La luminosidad sustrajo a Funes del sueño; inmediatamente, con grasa en la piel, tuvo signos de hambre. Hilos de sudor caían de su negra y mugrienta cabellera. Despertó a su propio hijo, y luego zamarreó a Facundo para que volviera en sí. Restaba un buen trecho para andar, porque tanto la casa del pariente platudo de Borda como el rancho en que moraba su esposa se encontraban en los suburbios, en el sur. ¿Habría una mesa con puchero, locro y pastelillos en su hogar? Pues, para saberlo debía dejar pasar varias horas, pero su necesidad lo acuciaba en ese instante.

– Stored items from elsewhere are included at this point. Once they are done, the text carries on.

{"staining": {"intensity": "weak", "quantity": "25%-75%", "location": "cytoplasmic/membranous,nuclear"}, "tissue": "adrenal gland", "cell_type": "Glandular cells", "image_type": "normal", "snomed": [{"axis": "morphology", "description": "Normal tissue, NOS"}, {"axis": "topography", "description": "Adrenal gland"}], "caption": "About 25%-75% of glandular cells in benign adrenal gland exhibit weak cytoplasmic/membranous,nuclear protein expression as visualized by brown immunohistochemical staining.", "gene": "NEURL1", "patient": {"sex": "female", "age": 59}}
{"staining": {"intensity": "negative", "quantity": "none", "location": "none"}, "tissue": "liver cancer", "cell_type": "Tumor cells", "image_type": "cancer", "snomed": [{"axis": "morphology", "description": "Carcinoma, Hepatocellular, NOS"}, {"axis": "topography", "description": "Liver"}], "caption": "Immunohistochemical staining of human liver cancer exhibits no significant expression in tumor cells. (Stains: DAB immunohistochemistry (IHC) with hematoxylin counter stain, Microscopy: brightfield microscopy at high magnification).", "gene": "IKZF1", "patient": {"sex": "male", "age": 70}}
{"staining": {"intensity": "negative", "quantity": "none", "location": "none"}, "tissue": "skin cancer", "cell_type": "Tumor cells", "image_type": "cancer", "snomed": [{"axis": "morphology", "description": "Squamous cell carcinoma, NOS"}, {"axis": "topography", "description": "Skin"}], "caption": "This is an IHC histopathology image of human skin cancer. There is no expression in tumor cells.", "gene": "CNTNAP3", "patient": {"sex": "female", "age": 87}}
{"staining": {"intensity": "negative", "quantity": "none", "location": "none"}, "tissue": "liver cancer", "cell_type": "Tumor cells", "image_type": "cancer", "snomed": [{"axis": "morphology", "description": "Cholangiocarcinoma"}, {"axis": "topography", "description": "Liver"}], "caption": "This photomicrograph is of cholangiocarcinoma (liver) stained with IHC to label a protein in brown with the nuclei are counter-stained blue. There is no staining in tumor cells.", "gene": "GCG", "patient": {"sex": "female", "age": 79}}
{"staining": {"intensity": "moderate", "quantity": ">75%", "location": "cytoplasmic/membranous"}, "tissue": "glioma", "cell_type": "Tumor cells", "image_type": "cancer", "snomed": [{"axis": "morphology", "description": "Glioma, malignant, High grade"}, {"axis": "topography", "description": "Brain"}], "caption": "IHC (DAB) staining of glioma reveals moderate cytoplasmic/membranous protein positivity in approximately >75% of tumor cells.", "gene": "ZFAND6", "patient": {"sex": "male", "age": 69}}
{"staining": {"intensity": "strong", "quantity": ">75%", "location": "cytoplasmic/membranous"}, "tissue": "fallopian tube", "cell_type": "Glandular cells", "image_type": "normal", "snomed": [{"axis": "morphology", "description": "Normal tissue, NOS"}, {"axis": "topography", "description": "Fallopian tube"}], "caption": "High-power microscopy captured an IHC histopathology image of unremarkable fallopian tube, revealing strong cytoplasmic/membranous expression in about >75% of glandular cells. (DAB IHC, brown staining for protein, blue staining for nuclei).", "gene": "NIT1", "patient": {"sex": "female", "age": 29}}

No tenía un real para comprar algo que comer; por otra parte, pronto las calles estarían vacías pues se acercaba la hora de la siesta. Además, igual necesidad apremiaba a su hijo. ¿Qué haría? ¿Pedir? Cualquiera de las damas que lo vieran entero, saludable y tendido en la entrada del templo lo entenderían un vago además de un pésimo progenitor. Por otra parte, le daba vergüenza.
Zarandeó a Facundo; al menos, después del favor de traerlo a la próspera llanura, era esperable que el niño se mostrase agradecido y accediera a su pedido, aunque éste sonara a una orden (y, en realidad, lo fuera).
Levántate dijo: tenemos hambre. Hay numerosos puestos en la Recova; pídele a los puesteros algo para comer.
El pequeño, solícito, se incorporó, y traspuso la entrada.
Afuera, el cielo era de deslumbrante azul; la plaza estaba cortada por la hilera de la Recova Vieja. Facundo se encontraba en la fracción oeste, sobre la cual se levantaba el Cabildo en corredor con otras casas de altos y la Pirámide en su centro. Del otro lado de los arcos estaba lo que iba quedando del antiguo Fuerte, sede de las autoridades. El polvo de la plaza estaba reseco; caballeros de galera, soberbios caballos, transportes lujosos, vendedores ambulantes y carretones rústicos cruzaban el hueco, el mismo donde los ingleses habían entregado sus estandartes en 1806; el mismo donde la multitud se había congregado en 1810 cuando el derrocamiento del gobierno español.
Andaba descalzo, su pelo estaba enmarañado y rígido por la mugre y el sudor, y también sucias tenía las manos y las piernecitas. Mendigó un sustento que le era debido por sus congéneres pues no es de la hermandad universal negarle el pan al que carece de él. También lo obtuvo para el adulto y su progenie.
Tras asir los alimentos, tornó a Funes y el hombre repartió lo conseguido. Exigua fue la ración que recibió, pues el chino se reservó la mayor parte para él y su propio hijo, diciéndole: “Agradece que te hayamos amparado y mantenido”. El niño dio un tímido sí. Escaso sentido tenía oponerse. La travesía expiraría con el día.